** ENTRIES PROVIDED **
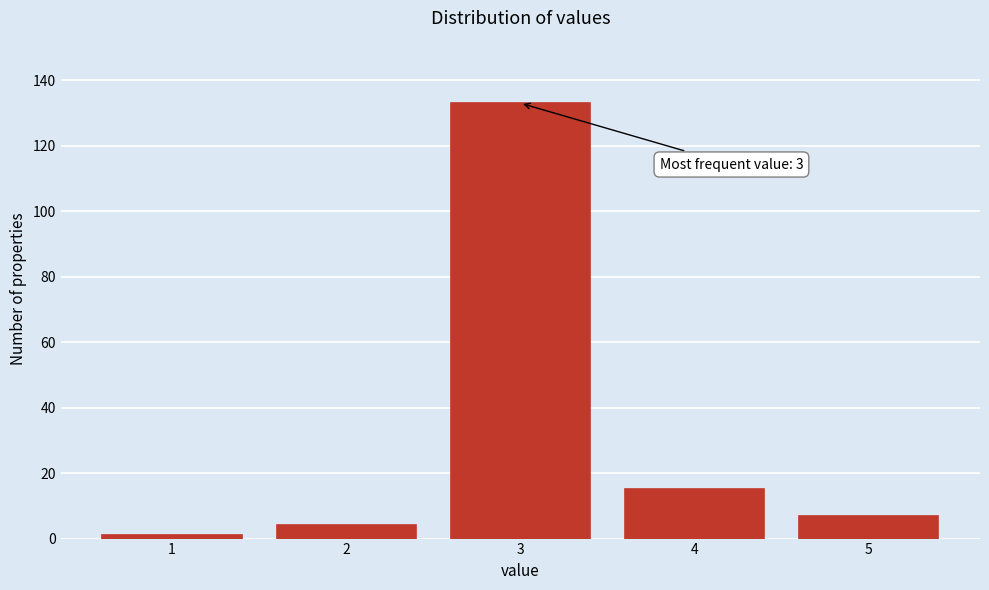

Reading left to right, transcribe all the data shown in this chart.

1=1	2=4	3=133	4=15	5=7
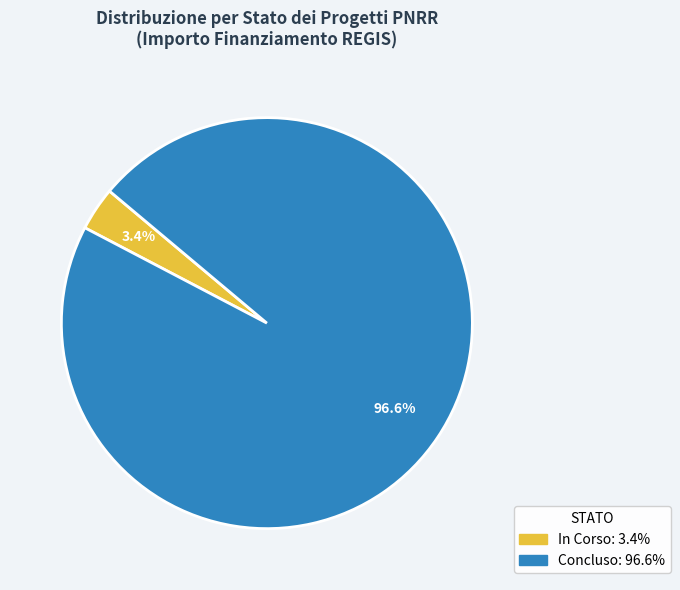

What percentage is NOT represented by In Corso?

96.6%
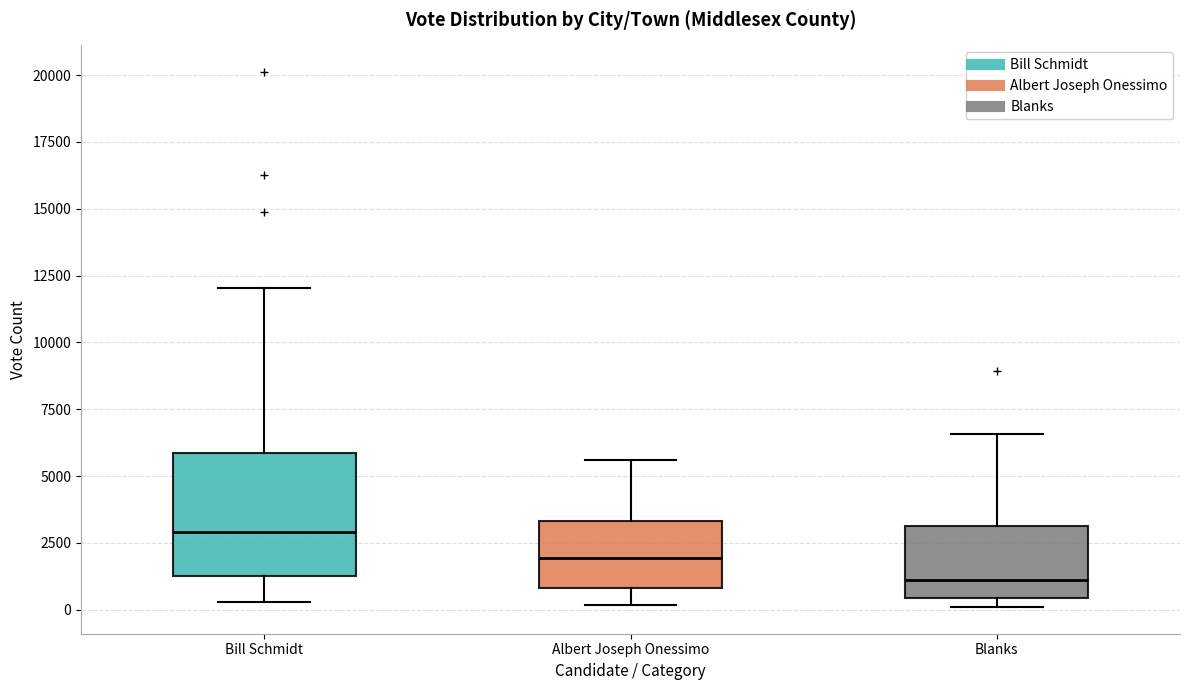

Where is the upper edge of the box for Albert Joseph Onessimo on the y-axis? The values are not printed on the chart, so give them approximately, as read against the axis.

3500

** TO DO **
Render every line of the records above as a Markdown table with the columns "No." and "Text", giving a row number in the first column and the line in the second. Leave out blank lines and all pictures.

** ANSWER SECTION **
| No. | Text |
|---|---|
| 1 | Reading left to right, transcribe all the data shown in this chart. |
| 2 | 1=1	2=4	3=133	4=15	5=7 |
| 3 | What percentage is NOT represented by In Corso? |
| 4 | 96.6% |
| 5 | Where is the upper edge of the box for Albert Joseph Onessimo on the y-axis? The values are not printed on the chart, so give them approximately, as read against the axis. |
| 6 | 3500 |